G Gundam takes the usual melodrama the series is known for and exaggerates it almost to the point of parody. And yet . . .several facets of the series (the environmental . . .well, it's often a bit too heavy-handed to be subtext, but there is a definite "Earth is worth saving" message throughout every permutation of the show) are right in line with the ideals of the classic show. You just have it presented in a completely different milieu.
When G Gundam had finished its story, it was decided the next series would go in a more conventional direction--another war story. No one knew quite at the time that not only would Gundam Wing become the new template for later series, but would be the series which finally "broke" Gundam in America (for that rare stretch of time when it rode a wave of popularity around the turn of the century)
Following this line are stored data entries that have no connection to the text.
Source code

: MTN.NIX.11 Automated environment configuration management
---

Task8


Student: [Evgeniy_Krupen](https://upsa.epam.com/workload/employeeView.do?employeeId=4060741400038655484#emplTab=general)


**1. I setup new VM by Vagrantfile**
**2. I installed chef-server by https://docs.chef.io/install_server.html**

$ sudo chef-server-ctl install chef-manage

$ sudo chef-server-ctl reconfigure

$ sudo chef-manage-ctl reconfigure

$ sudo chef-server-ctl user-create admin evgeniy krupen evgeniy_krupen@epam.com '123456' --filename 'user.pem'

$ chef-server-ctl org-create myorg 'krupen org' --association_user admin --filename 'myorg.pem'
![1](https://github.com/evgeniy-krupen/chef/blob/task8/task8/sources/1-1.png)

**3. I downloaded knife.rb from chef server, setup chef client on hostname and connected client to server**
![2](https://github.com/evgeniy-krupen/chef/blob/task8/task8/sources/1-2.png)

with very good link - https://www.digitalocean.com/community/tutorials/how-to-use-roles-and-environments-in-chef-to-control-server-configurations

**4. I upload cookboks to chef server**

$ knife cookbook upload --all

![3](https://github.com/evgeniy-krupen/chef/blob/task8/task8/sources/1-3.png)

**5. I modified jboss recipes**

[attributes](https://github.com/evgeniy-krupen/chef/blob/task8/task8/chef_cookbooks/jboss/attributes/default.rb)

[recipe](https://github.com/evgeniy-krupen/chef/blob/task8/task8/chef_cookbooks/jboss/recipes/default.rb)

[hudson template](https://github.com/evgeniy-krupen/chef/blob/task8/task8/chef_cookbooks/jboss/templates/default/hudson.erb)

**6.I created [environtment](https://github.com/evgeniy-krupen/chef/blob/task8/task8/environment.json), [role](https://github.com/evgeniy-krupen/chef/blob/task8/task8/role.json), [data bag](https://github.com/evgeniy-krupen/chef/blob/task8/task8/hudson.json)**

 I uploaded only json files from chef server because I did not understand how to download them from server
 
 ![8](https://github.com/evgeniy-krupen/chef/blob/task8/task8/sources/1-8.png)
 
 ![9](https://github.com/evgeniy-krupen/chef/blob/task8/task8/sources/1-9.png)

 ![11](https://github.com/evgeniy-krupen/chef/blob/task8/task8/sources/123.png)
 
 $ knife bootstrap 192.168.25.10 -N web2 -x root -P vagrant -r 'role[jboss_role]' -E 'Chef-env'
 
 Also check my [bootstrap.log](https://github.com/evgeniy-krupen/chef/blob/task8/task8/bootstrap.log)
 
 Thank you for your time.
Back in 2000, one couldn't throw a rock at the Internet and not hit a Gundam Wing page, usually created by some girl passionately arguing for whatever pairing of the 5 Gundam pilots (and every other willowy, gorgeous male character on the show) and how it all made sense. It was . . .God, "epidemic" doesn't even begin to cover it.
Apparently, one of the things that really helped this new era of Gundam shows take off? Ho Yay. Serious Ho Yay.
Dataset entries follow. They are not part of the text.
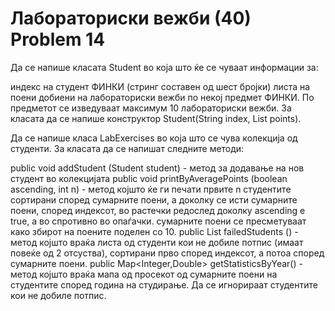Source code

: # Лабораториски вежби (40) Problem 14 
Да се напише класата Student во која што ќе се чуваат информации за:

индекс на студент ФИНКИ (стринг составен од шест бројки)
листа на поени добиени на лабораториски вежби по некој предмет ФИНКИ. По предметот се изведуваат максимум 10 лабораториски вежби.
За класата да се напише конструктор Student(String index, List<Integer> points).

Да се напише класа LabExercises во која што се чува колекција од студенти. За класата да се напишат следните методи:

public void addStudent (Student student) - метод за додавање на нов студент во колекцијата
public void printByAveragePoints (boolean ascending, int n) - метод којшто ќе ги печати првите n студентите сортирани според сумарните поени, а доколку се исти сумарните поени, според индексот, во растечки редослед доколку ascending е true, a во спротивно во опаѓачки.
сумарните поени се пресметуваат како збирот на поените поделен со 10.
public List<Student> failedStudents () - метод којшто враќа листа од студенти кои не добиле потпис (имаат повеќе од 2 отсуства), сортирани прво според индексот, а потоа според сумарните поени.
public Map<Integer,Double> getStatisticsByYear() - метод којшто враќа мапа од просекот од сумарните поени на студентите според година на студирање. Да се игнорираат студентите кои не добиле потпис.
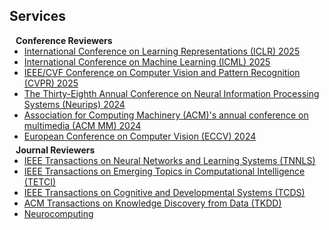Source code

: ## Services

<h4 style="margin:0 10px 0;">Conference Reviewers</h4>

<ul style="margin:0 0 5px;">
   <li><a href="https://iclr.cc/Conferences/2025/"><autocolor>International Conference on Learning Representations (ICLR) 2025 </autocolor></a></li>
   <li><a href="https://icml.cc/Conferences/2025/"><autocolor>International Conference on Machine Learning (ICML) 2025 </autocolor></a></li>
  <li><a href="http://cvpr2025.thecvf.com/"><autocolor>IEEE/CVF Conference on Computer Vision and Pattern Recognition (CVPR) 2025 </autocolor></a></li>
   <li><a href="https://neurips.cc/"><autocolor>The Thirty-Eighth Annual Conference on Neural Information Processing Systems (Neurips) 2024 </autocolor></a></li>
  <li><a href="https://2024.acmmm.org/"><autocolor> Association for Computing Machinery (ACM)'s annual conference on multimedia (ACM MM) 2024 </autocolor></a></li>
  <li><a href="https://eccv2024.ecva.net/"><autocolor>European Conference on Computer Vision (ECCV) 2024</autocolor></a></li>
</ul>

<h4 style="margin:0 10px 0;">Journal Reviewers</h4>

<ul style="margin:0 0 20px;">
  <li><a href="https://ieeexplore.ieee.org/xpl/RecentIssue.jsp?punumber=5962385"><autocolor>IEEE Transactions on Neural Networks and Learning Systems (TNNLS)</autocolor></a></li>
  <li><a href="https://cis.ieee.org/publications/t-emerging-topics-in-ci"><autocolor>IEEE Transactions on Emerging Topics in Computational Intelligence (TETCI)</autocolor></a></li>
   <li><a href="https://cis.ieee.org/publications/t-cognitive-and-developmental-systems"><autocolor>IEEE Transactions on Cognitive and Developmental Systems (TCDS)</autocolor></a></li>
   <li><a href="https://dl.acm.org/journal/TKDD"><autocolor>ACM Transactions on Knowledge Discovery from Data (TKDD)</autocolor></a></li>
  
  <li><a href="https://www.sciencedirect.com/journal/neurocomputing"><autocolor> Neurocomputing </autocolor></a></li>
</ul>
But never mind that, let's get to the plot: Oppressed space colonists concoct a guerrilla operation known as Operation Meteor, in which 5 Gundams are sent to Earth to undermine the Federation and their elite squad, OZ. OZ, meanwhile, has its own plan and stages a coup against the Federation. Crosses, double-crosses, deaths, fake deaths, and lots of angsty melodrama ensue.
It was a hit in Japan and a hit in America, and turned out to be an ideal entry into America, as it was an encapsulation of everything Gundam was about (but more superficially)and gave you a good taste of what a Gundam series would be like (seeing as the plot of the show is basically everything from Mobile Suit Gundam to Char's Counterattack hyper-compressed down to the bare necessities) Unlike most of the Alternate Universe stories, Wing actually got a sequel--that's how well it did.
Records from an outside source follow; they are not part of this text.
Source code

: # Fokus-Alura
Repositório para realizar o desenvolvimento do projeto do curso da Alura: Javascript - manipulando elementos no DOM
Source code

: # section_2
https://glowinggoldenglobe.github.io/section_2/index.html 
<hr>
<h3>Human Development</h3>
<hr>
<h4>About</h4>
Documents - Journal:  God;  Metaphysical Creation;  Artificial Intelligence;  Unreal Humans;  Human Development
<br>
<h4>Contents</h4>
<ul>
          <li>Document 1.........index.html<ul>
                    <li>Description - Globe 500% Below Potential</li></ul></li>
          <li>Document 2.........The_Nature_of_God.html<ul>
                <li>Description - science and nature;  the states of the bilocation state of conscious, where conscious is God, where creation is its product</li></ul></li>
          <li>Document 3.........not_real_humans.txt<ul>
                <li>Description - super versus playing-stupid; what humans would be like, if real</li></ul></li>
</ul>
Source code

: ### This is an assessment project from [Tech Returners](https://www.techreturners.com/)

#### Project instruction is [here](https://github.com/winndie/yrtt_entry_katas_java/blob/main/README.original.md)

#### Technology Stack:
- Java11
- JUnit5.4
Sadly, the follow-up to Wing, Gundam X, didn't do as well. In fact, it kind of crashed and burned. Whether it was because it wasn't very "alternate" (The basic story is "what if the One Year Was so catastrophic Earth took decades to recover?") or perhaps because Evangelion was blowing up the traditional conceptualisation of the mecha anime (and hell, every anime . . .not that this turned out to be a good thing, but that's an entirely other column) but it never caught on, and thus things lie fallow for awhile.
But there's one more Alternate Universe card to be played, and it's played by the series' creator. Turn A Gundam screams "major gamble" from just about every frame--the story is deliberate and (initially) pastoral, the high-tech gloss of the series is largely abandoned for something . . .very different. The titular Gundam doesn't even look like the older-style Gundams.
Turn A takes place after a massive catyclysm has more or less eradicated all technology. To the extent there is tech around, it's very antiquated compared to the present day (minus the odd mobile suit here and there) and it all has to do with a mobile suit called the White Devil. What unfolds is a mystery that's not entirely explained, but just enough to tell a story of what happens when you dig up and use technology you don't necessarily understand.
Tomino's work here is as optimistic and ultimately hopeful as Victory Gundam wasn't at times. It's a puzzling series--the mecha and character designs are a bit unique and it's not a war story initially and it takes its time getting to it.